### This file was created to evaluate the performance of models trained with the OASST1 dataset before having the file 'nlp_ifeval.ipynb', with the IfEval, but evaluation is made by humans' perception of the result. The model creates a response to each prompt, and saves it in a file name 'ifeval_human_perception.jsonl'.

In [None]:
from transformers import AutoTokenizer, AutoModelForCausalLM, BitsAndBytesConfig
from datasets import load_dataset
import torch
import json
from tqdm import tqdm

In [None]:
model_name = "model_OASST1_2000/checkpoint-2000"

In [None]:
# Step 1: Load the tokenizer and model with quantization
device = torch.device('cuda')
tokenizer = AutoTokenizer.from_pretrained(model_name, trust_remote_code=True)
compute_dtype = getattr(torch, "bfloat16")  # Set computation data type to bfloat16
bnb_config = BitsAndBytesConfig(
    load_in_4bit=True,                    # Enable loading the model in 4-bit precision
    bnb_4bit_quant_type="nf4",            # Specify quantization type as Normal Float 4
    bnb_4bit_compute_dtype=compute_dtype, # Set computation data type
    bnb_4bit_use_double_quant=True,       # Use double quantization for better accuracy
)

model = AutoModelForCausalLM.from_pretrained(
    model_name,
    device_map=device,
    trust_remote_code=True,
    quantization_config=bnb_config,
).to(device)


In [None]:
# Step 2: Load the google/IFEval dataset
dataset = load_dataset("google/IFEval")
dataset


In [None]:
# keep 20 examples only to speed up the evaluation
# dataset = dataset['train'].select(range(20))
# dataset

In [None]:
# Step 3: Generate predictions on the dataset
output_file = "ifeval_human_perception.jsonl"
with open(output_file, 'w', encoding='utf-8') as f_out:
    for sample in tqdm(dataset['train']):   # Use 'validation' or 'train' split if 'test' is not available
        input_text = sample['prompt']  # Adjust the field name based on the dataset's structure

        # Prepare the input prompt
        prompt = input_text
        # si el prompt es mayor a 256 cortar longitud
        if len(prompt) > 512:
            prompt = prompt[:512]

        # Tokenize input
        inputs = tokenizer.encode(prompt, return_tensors="pt").to(device)

        # Generate output
        outputs = model.generate(
            inputs,
            max_length=512,
            eos_token_id=tokenizer.eos_token_id,
        )

        # Decode output
        generated_text = tokenizer.decode(outputs[0], skip_special_tokens=True)

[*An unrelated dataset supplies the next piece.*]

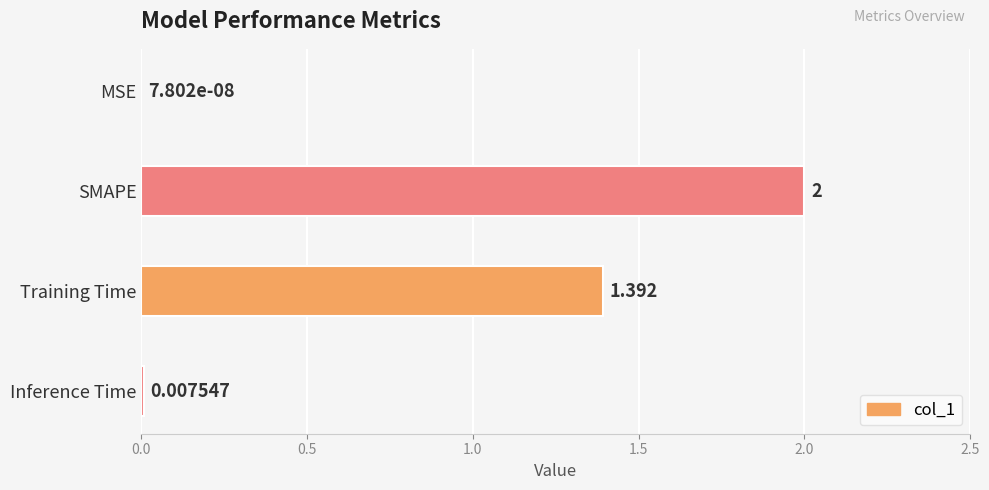

At which label is the value closest to 1?

Training Time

        # Since the model may include the prompt in its output, we extract the generated response
        response = generated_text[len(prompt):]

        print("Prompt", prompt)
        print("Response", response)
        #Prepare the JSON object
        json_obj = {
            "prompt": prompt,
            "response": response
        }

        # Write the JSON object to file
        f_out.write(json.dumps(json_obj) + '\n')

In [None]:
# abre model_responses.jsonl
with open("model_responses.jsonl", "r") as f:
    for line in f:
        # print prompt y response
        prompt = json.loads(line)["prompt"]
        response = json.loads(line)["response"]
        print("####################")
        print(f"Prompt: {prompt}")
        print(f"Response: {response}")